Task prompt: Reproduce the naming lines of every entry below word for word, leaving the pictures out.

Start of Stored records

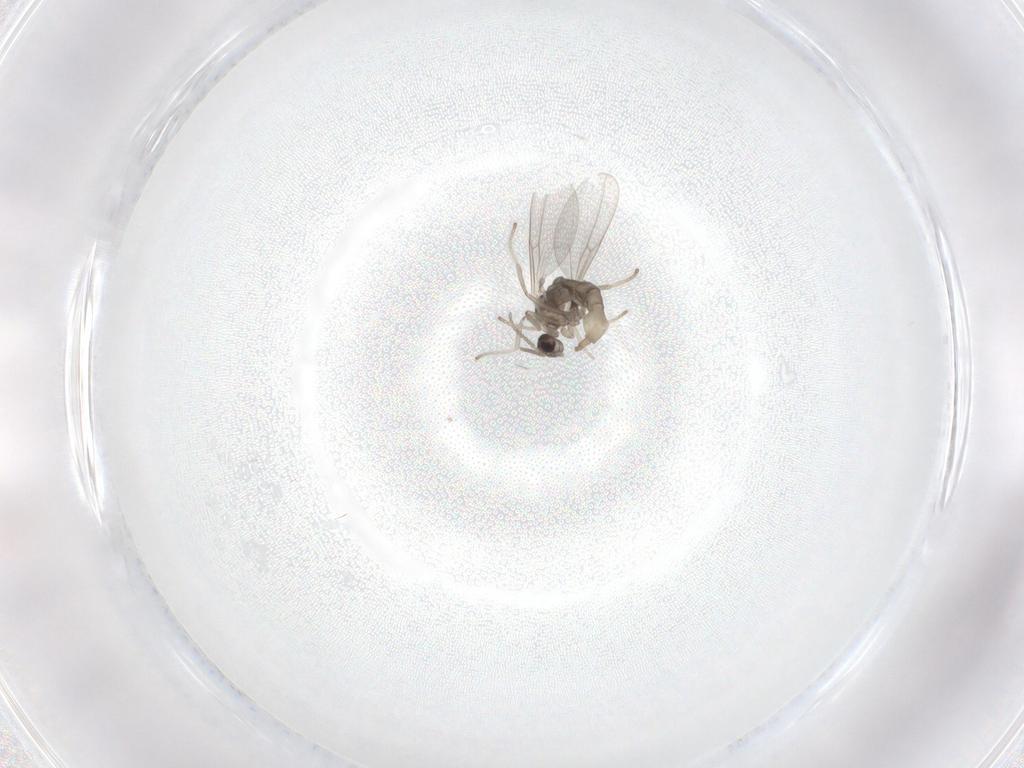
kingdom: Animalia
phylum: Arthropoda
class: Insecta
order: Diptera
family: Cecidomyiidae
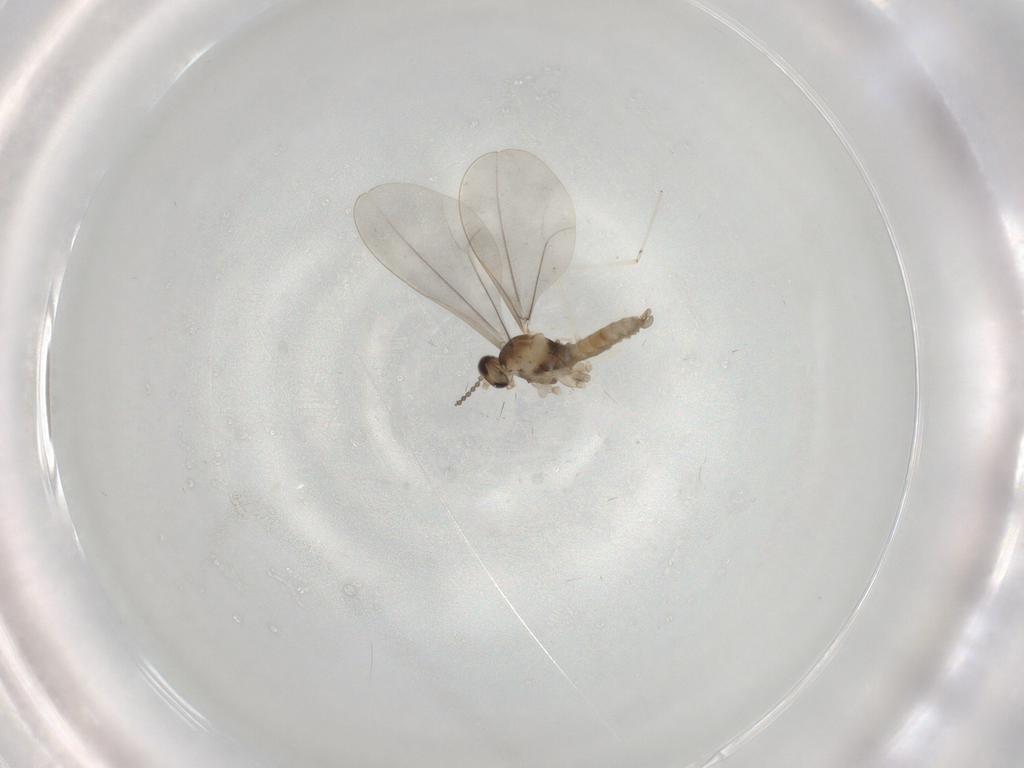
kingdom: Animalia
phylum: Arthropoda
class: Insecta
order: Diptera
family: Cecidomyiidae
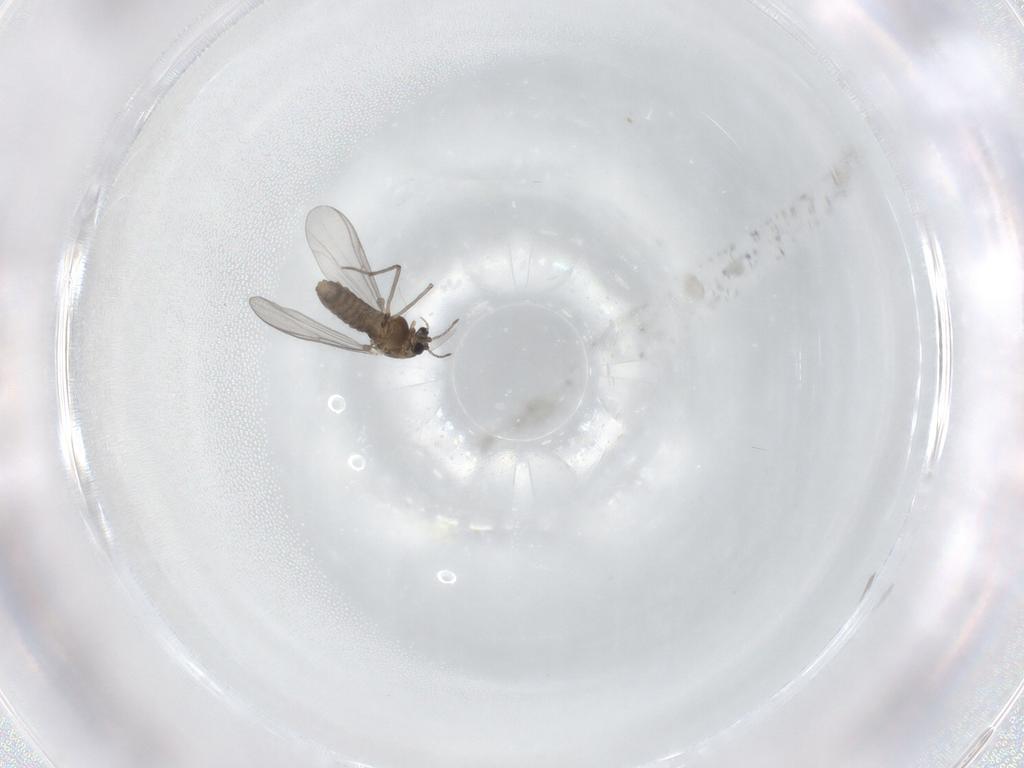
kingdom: Animalia
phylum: Arthropoda
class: Insecta
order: Diptera
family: Chironomidae
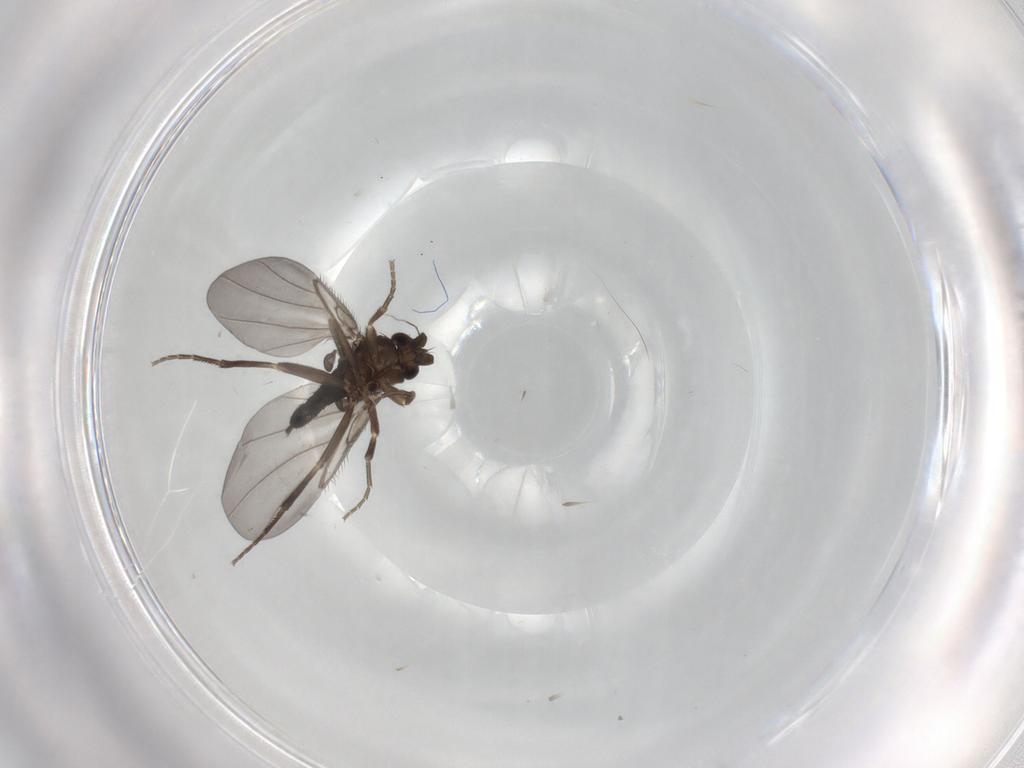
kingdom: Animalia
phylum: Arthropoda
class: Insecta
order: Diptera
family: Phoridae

End of Stored records

Written answer:
kingdom: Animalia
phylum: Arthropoda
class: Insecta
order: Diptera
family: Cecidomyiidae
kingdom: Animalia
phylum: Arthropoda
class: Insecta
order: Diptera
family: Cecidomyiidae
kingdom: Animalia
phylum: Arthropoda
class: Insecta
order: Diptera
family: Chironomidae
kingdom: Animalia
phylum: Arthropoda
class: Insecta
order: Diptera
family: Phoridae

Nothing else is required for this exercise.